Aix-en-Provence,
un'estate nel segno di Mozart

di Giuseppe Pennisi 

C'è un legame molto forte tra "Così fan tutte" di Wolgang A. Mozart ed il Festival International d'Art Lyrique di Aix-en-Provence; è stata l'opera rappresentata all'edizione inaugurale della manifestazione, 52 anni fa, quando Mozart era poco conosciuto al pubblico dei teatri lirici francesi ed è, con il "Don Giovanni", quella che da allora ha avuto più allestimenti. Mentre mezzo secolo fa, in un'aria di festa, gli spettacoli venivano dati su un piccolo palcoscenico provvisorio nel cortile del Palazzo dell'Arcivescovato, oggi, nello stesso cortile, è stato costruito un teatro all'aperto fisso per 1500 posti ed un boccascena di grandi dimensioni, dove ci vuole davvero maestria per gestire un raffinato gioco erotico in cui appaiono solo sei personaggi e, in due occasioni, un piccolo coro. 

L'allestimento è stato affidato a Chen-Shi-Zeng, il mitico giovane regista cinese che ha portato in Europa ed in America "Il Padiglione delle Poenie" opera del tardo cinquecento pechinese in 55 scene, per oltre 40 ore complessive di spettacolo. Peter Babs, autore di scene e costumi, asseconda Chen-Sh-Zeng ponendo il "dramma giocoso" in due atti di Mozart-Da Ponte non nei caffè e nella villette napoletane ma in uno smisurato giardino cinese dove le simmetrie de "La scuola degli amanti" (il sottotitolo dell'opera) vengono accentuate da movimenti (anche e soprattutto delle mani) studiatissimi ed in linea con la partitura. 

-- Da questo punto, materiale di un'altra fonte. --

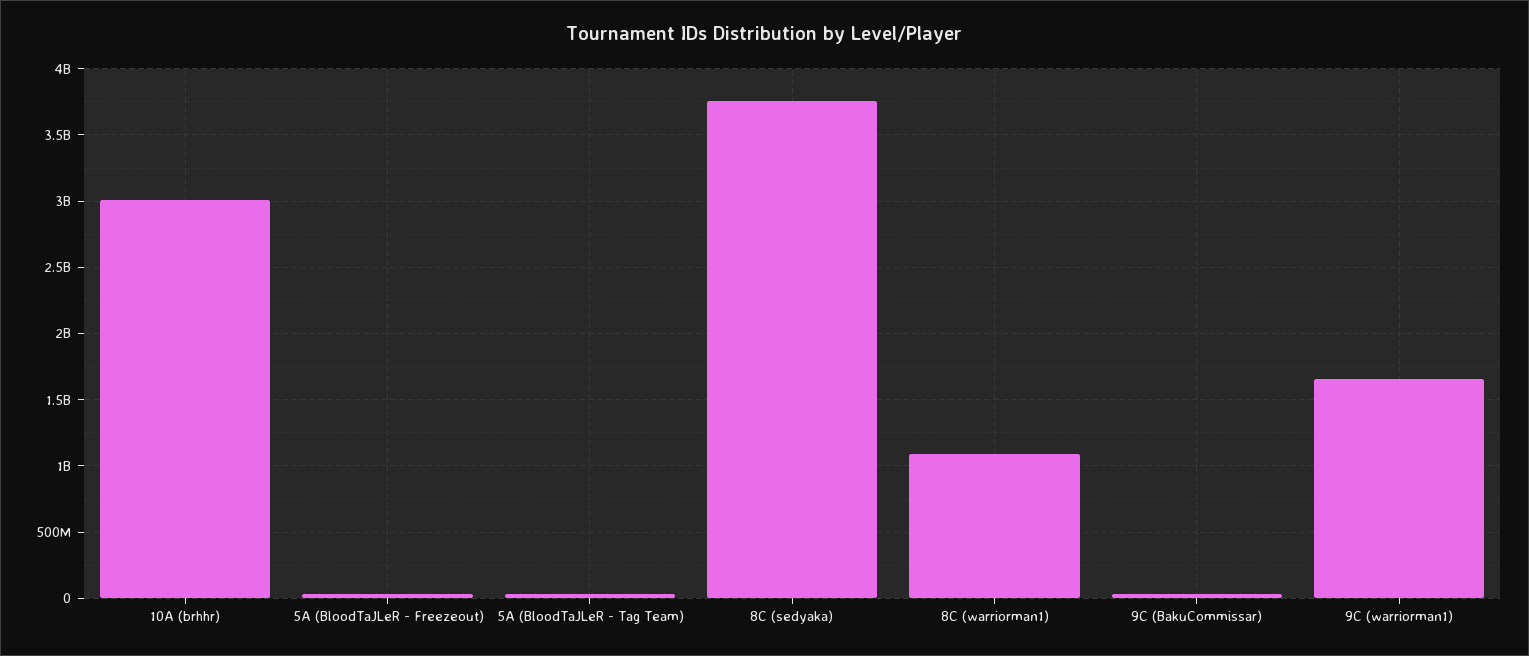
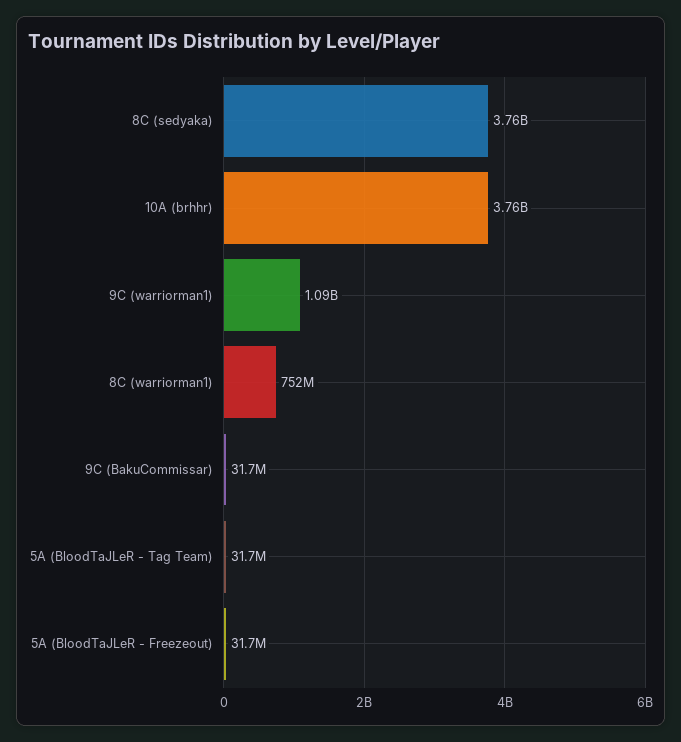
10A (brhhr): 3000000000 -> 3760000000
8C (warriorman1): 1100000000 -> 752000000
9C (warriorman1): 1650000000 -> 1090000000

L'attuazione di questo raffinato, ma complicato disegno complessivo è reso possibile da sei cantanti-attori giovani e brillanti; in primo luogo, l'italiano
Pietro Spagnoli (la cui voce si è leggermente scurita negli ultimi anni ed è ora perfettamente adatta al ruolo di baritono-basso di Don Alfonso) e le due "sorelle ferraresi" (Alexandra Deshortie e Liliana Niketeaunu); Stephan Genz (Guglielmo) conferma gli applausi meritatisi questa stagione alla Scala; dopo alcune incertezze iniziali, Jeremy Ovenden vola alla grande nelle colorature e legati lirici richiesti a Ferrando; spigliata e divertente la Despina di Graciela Oddone.
Altro ingrediente essenziale del successo dello spettacolo (co-prodotto con il Théâtre National des Champs Elisées, dove si vedrà in ottobre e già annunciato in altri teatri europei) è René Jacobs alla guida Concert Köln, orchestra specializzata nel repertorio del XVIII secolo ed a cui si deve già un ottimo "Così" in cd. Specialmente buoni, in particolare, i fiati, che spesso, nelle edizioni delle opere mozartiane, hanno un ruolo meno sottile di quanto inteso da Wolfgang Amadée e che in alcune edizioni italiane (ne ricordiamo una a "La Fenice" del 1990) sconfinano nel pompieresco. Il pubblico applaude a lungo, nonostante il gelido maestrale che quest'estate ha contrappuntato molte rappresentazioni all'aperto del Festival di Aix.